Liste des activités:
**A)** Répondez brièvement à ces questions sur le texte consacré aux carnets de bord.
(i) Sur quoi portait l'autoévaluation que certains participants se sont contentés de cocher ?
(ii) Combien de dimensions la recherche a-t-elle explorées ?
(iii) À quel rythme la batterie d'évaluation psychométrique était-elle passée ?
**B)** Citez le passage du texte sur les carnets de bord qui va de « Cet objectif clairement » à « qualitatif de l’échantillon. ».
**C)** Rédigez la suite du texte sur la méthode des carnets de bord après sa dernière phrase.

Document source:
══════

Cet objectif clairement assumé dès le début du travail nous a alors conduit à privilégier une certaine forme de recueil, celui des carnets de bords. Si celui-ci s’est avéré particulièrement pertinent en permettant de récolter des informations sur une temporalité quasiment superposable aux données téléphoniques, la qualité du recueil fut dépendante de l’engagement dans la recherche de nos participants. Ainsi quand certains ont fournis quotidiennement des données extrêmement détaillées, d’autres se sont contentés de cocher l’autoévaluation de santé et de moral et une partie de l’échantillon n’a tout simplement consigné aucune information dans le carnet de bord. Cette variabilité a eu des conséquences non négligeables sur les analyses compte tenu de l’effectif déjà qualitatif de l’échantillon.

Par ailleurs, la méthode du carnet de bord, de la manière dont nous l’avons mis en œuvre, c’est-à-dire en laissant la liberté aux participants d’inscrire ce qu’il souhaitait dans le carnet à partir

du moment où cela était en rapport avec l’activité sociale ou la santé, pose non seulement des problèmes de reproductibilité mais questionne aussi la difficulté de parler de la routine. En effet nombreux sont les volontaires à avoir eu du mal à consigner chaque jour les mêmes informations qu’ils jugeaient personnellement sans importance. Une fois encore, nous pensons que ce problème méthodologique découle de la pluralité des pistes investiguées : si nous avions fait le choix de n’étudier qu’une seule des dix dimensions, nous aurions pu envisager un carnet présentant des items à cocher chaque jour sur une problématique précise et ainsi standardiser le relevé. Toutefois nous ne regrettons pas complètement le choix effectué car il a sans doute permis de recueillir des informations que l’on n’aurait pas envisagées à priori avec un recueil sous forme de questionnaire. La batterie d’évaluation psychométrique était d’ailleurs envisagée pour pallier ce problème ; mais la sensibilité ainsi que la récurrence trimestrielle de passation se sont avérées insuffisantes.

══════

Données sources:

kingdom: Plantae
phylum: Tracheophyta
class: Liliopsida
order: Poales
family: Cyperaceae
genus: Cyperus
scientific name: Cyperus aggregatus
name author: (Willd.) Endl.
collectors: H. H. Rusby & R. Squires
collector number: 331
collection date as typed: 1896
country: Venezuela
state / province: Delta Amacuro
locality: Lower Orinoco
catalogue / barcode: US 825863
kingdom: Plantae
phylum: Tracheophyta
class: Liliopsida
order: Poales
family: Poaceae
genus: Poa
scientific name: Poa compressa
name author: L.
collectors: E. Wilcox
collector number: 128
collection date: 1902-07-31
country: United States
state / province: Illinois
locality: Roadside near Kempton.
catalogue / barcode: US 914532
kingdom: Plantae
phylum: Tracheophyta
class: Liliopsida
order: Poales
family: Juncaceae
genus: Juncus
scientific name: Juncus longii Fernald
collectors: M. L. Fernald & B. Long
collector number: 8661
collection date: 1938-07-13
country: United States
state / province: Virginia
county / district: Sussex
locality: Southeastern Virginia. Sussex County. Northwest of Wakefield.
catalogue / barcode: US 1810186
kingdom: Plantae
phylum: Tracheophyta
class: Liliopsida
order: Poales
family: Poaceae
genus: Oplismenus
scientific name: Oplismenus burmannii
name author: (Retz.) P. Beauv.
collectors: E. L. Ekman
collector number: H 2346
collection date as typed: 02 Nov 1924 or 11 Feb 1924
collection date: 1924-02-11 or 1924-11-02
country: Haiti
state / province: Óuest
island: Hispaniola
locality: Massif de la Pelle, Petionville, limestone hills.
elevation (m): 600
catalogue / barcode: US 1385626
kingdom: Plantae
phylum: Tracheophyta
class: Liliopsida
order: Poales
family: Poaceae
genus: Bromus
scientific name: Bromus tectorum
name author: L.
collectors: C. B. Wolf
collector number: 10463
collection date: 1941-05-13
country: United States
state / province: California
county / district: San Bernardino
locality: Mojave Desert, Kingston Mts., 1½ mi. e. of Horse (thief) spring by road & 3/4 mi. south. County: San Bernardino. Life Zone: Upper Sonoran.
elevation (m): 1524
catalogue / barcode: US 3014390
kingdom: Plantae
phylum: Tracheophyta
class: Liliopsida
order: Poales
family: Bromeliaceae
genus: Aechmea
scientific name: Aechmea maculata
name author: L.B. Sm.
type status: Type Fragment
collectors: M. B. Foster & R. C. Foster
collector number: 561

══════

Résultats de l'exercice:
**A)**
(i) Sur la santé et le moral.
(ii) Dix.
(iii) Tous les trimestres.

**B)**
Cet objectif clairement assumé dès le début du travail nous a alors conduit à privilégier une certaine forme de recueil, celui des carnets de bords. Si celui-ci s’est avéré particulièrement pertinent en permettant de récolter des informations sur une temporalité quasiment superposable aux données téléphoniques, la qualité du recueil fut dépendante de l’engagement dans la recherche de nos participants. Ainsi quand certains ont fournis quotidiennement des données extrêmement détaillées, d’autres se sont contentés de cocher l’autoévaluation de santé et de moral et une partie de l’échantillon n’a tout simplement consigné aucune information dans le carnet de bord. Cette variabilité a eu des conséquences non négligeables sur les analyses compte tenu de l’effectif déjà qualitatif de l’échantillon.

**C)**
Enfin nous conclurons cette section en abordant les évidentes limites liées à la taille de l’échantillon. Si le volume de données était suffisant pour réaliser des analyses sur le plan intra-individuel, l’effectif restreint de participants pose évidemment des questions sur la représentativité et la généralisation des résultats. Bien que cette posture d’analyse offrait l’avantage de pouvoir composer avec la complexité comportementale de chacun et d’étudier une pluralité de profils de personnes âgées, elle rend difficiles des comparaisons intergroupes traditionnelles. Il faut donc relativiser ces résultats exploratoires qui nécessitent une validation auprès d’un échantillon quantitativement plus conséquent.

VI.2.3 Intérêts et limites sur le plan pratique

Nous l’avons souligné à plusieurs reprises, si les résultats de cette étude trouvaient une application sur le marché des gérontechnologies, ce serait l’occasion d’offrir un service de télé-suivi à la fois nomade, non stigmatisant, probablement compétitif sur le plan économique puisqu’il ne nécessitera aucune installation particulière et très intéressant du point de vue de l’appropriation.

Malgré tout en l’état actuel des choses, bien que l’outil serait capable de rendre compte d’un glissement ou d’une évolution sur une période de temps relativement courte, les analyses actuelles ne permettent pas de prédire la survenue de ces problématiques, ni d’alerter dans un laps de temps concordant avec les situations d’urgence. Pour cela, il faudrait donc produire des études complémentaires s’orientant vers des modèles prédictifs et dépasser le simple constat d’évènement pour envisager remplacer les systèmes actuels de téléalarmes.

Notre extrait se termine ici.